Begin typing your search...
COVID-19: Auto biggies see no impact in output so far
Major automobile manufacturers Maruti Suzuki, Hyundai and Toyota Kirloskar Motor do not see any immediate impact on their production schedules due to disruption in supply of components from plants located in coronavirus-hit China.
The companies, however, continue to monitor the situation closely, especially the operations of their major suppliers, in order to face any adverse situation that crops up in the future. “We do not foresee any problem as of now. We will keep in touch with our suppliers and will inform if there is any issue”, a Maruti Suzuki India spokesperson said when contacted over the issue.
A Hyundai Motor India spokesperson said, “We are closely monitoring the situation. However, at the moment there is no impact on the functioning of the company.”
Similarly, Toyota Kirloskar Motor (TKM) said there has been no immediate impact so far on supply of parts and its production from the outbreak of coronavirus in China.
“Our tier-I and tier-II suppliers are not yet effected. However, we are continuously monitoring the operations of tier-III and tier-IV suppliers to grasp any possible slowdown that may come forth due to the slowdown in logistics flow in China, especially Wuhan,” TKM SVP (Sales and Service) Naveen Soni said. The company focuses on increasing the supply base through localisation of parts and components, thereby providing an opportunity for local suppliers, he added.

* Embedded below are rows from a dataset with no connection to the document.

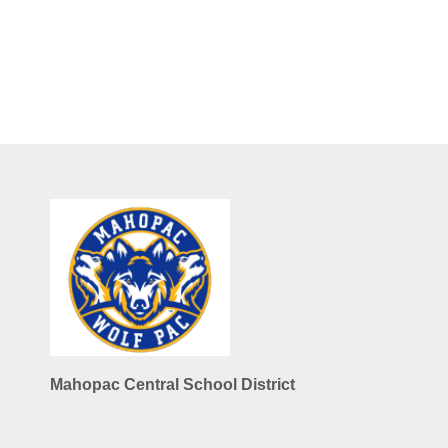
Mahopac Central School District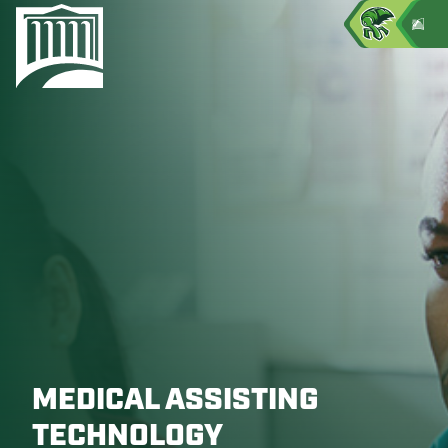
MEDICAL ASSISTING
TECHNOLOGY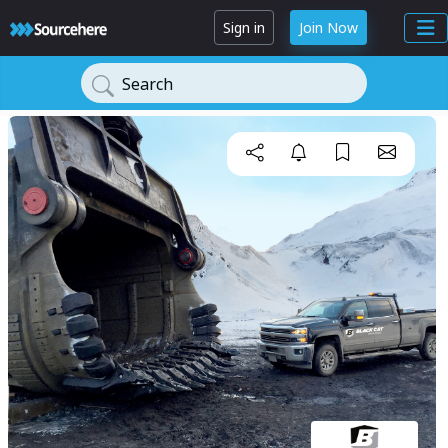
Sign in
Join Now
Search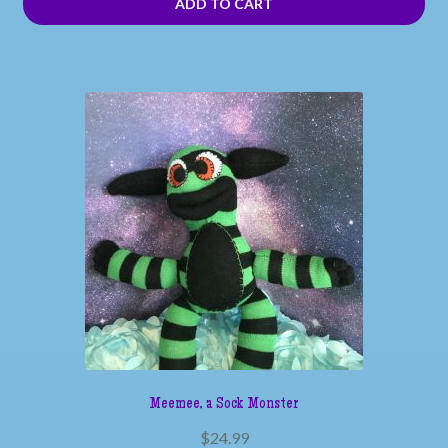
ADD TO CART
Meemee, a Sock Monster
$
24.99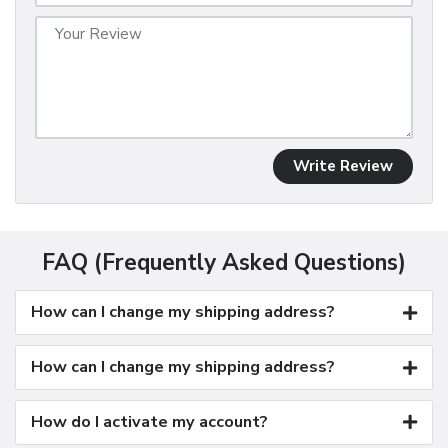
Write Review
FAQ (Frequently Asked Questions)
How can I change my shipping address?
How can I change my shipping address?
How do I activate my account?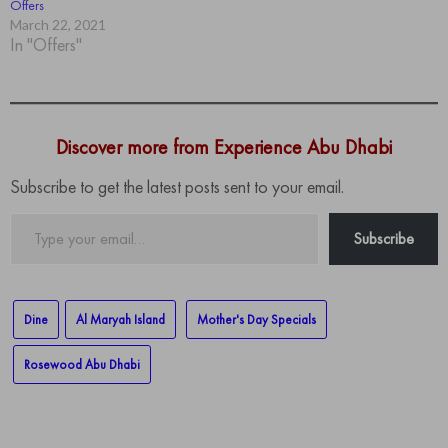
Offers
March 22, 2021
In "Offers"
Discover more from Experience Abu Dhabi
Subscribe to get the latest posts sent to your email.
Type
Subscribe
your
email…
Dine
Al Maryah Island
Mother's Day Specials
Rosewood Abu Dhabi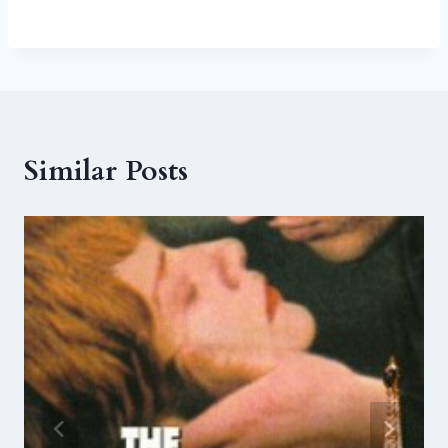
Similar Posts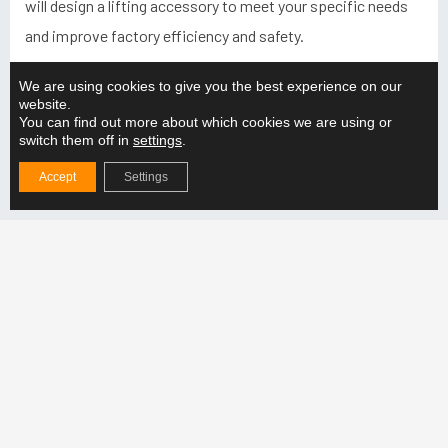
will design a lifting accessory to meet your specific needs
and improve factory efficiency and safety.
We are using cookies to give you the best experience on our
website.
You can find out more about which cookies we are using or
switch them off in
settings
.
Latest from
Accept
Settings
Why choose an adjustable lifting beam for
production lifting?
READ MORE "
How do you ensure the compatibility of the lifting
solution with the production line?
READ MORE "
How does the adjustable lifting beam support the
handling of different weight categories?
READ MORE "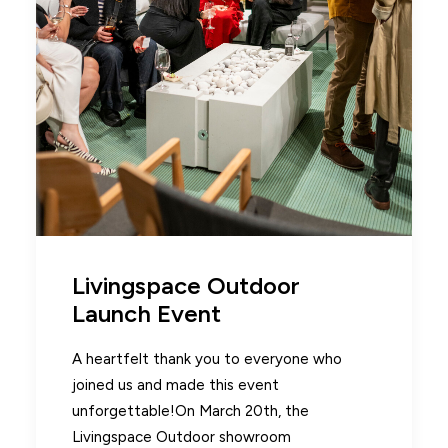
Livingspace Outdoor
Launch Event
A heartfelt thank you to everyone who
joined us and made this event
unforgettable!On March 20th, the
Livingspace Outdoor showroom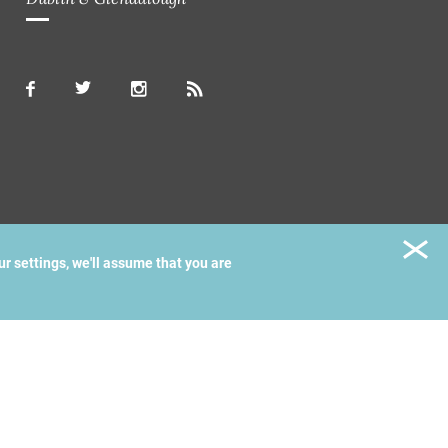
ur settings, we'll assume that you are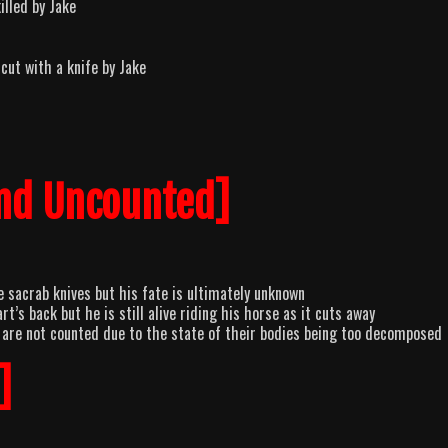
illed by Jake
cut with a knife by Jake
nd Uncounted]
 sacrab knives but his fate is ultimately unknown
’s back but he is still alive riding his horse as it cuts away
 are not counted due to the state of their bodies being too decomposed
]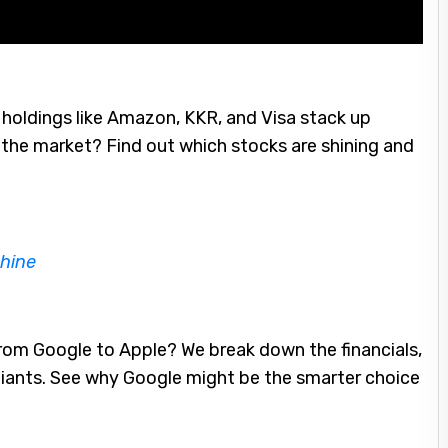
holdings like Amazon, KKR, and Visa stack up
the market? Find out which stocks are shining and
hine
om Google to Apple? We break down the financials,
giants. See why Google might be the smarter choice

TKM remains committed to effectively contribute towards government’s ‘Make in India’ mission, and has developed a global supplier base and supply chain in India in a period of 20 years, Soni said.
“These localisation efforts have also ensured a smooth transition of our manufacturing plant to 100 per cent BS-VI manufacturing facility from January 2020 without any significant supply roadblocks. Simultaneously, our dependency on multi-sourced parts has allowed us flexibility of sourcing from other countries when China has an impact,” he added.
Kia Motors India said its production has also remained unaffected so far. “The coronavirus hasn’t impacted us till now, but we are keeping an eye on the development for gauging the future impact,” a company spokesperson said.
MG Motor India, however, reported disruption in supply chain which impacted its production and sales performance in February.
“The unforeseen coronavirus outbreak has severely affected our European and Chinese supply chains, disrupting our production and impacting our sales in February and will continue through March,” MG Motor India Director Sales Rakesh Sidana said.
The company is working towards stabilising the situation and is hopeful that reasonable normalcy will be restored by the end of March, he added. Tata Motors declined to comment on the issue, but its CEO-MD Guenter Butschek had earlier this month said clarity about supply constraints of components from China will only emerge when workers in the coronavirus-hit country rejoin work. It imports certain components for both Nexon EV and other traditional models from China. To-wheeler makers Hero MotoCorp and TVS Motor Company had said earlier this month that coronavirus outbreak in China would hit their production by around 10 per cent in February.
Citing disruptions in automotive supply chains due to coronavirus outbreak, Moody’s has already lowered its global auto sales forecast.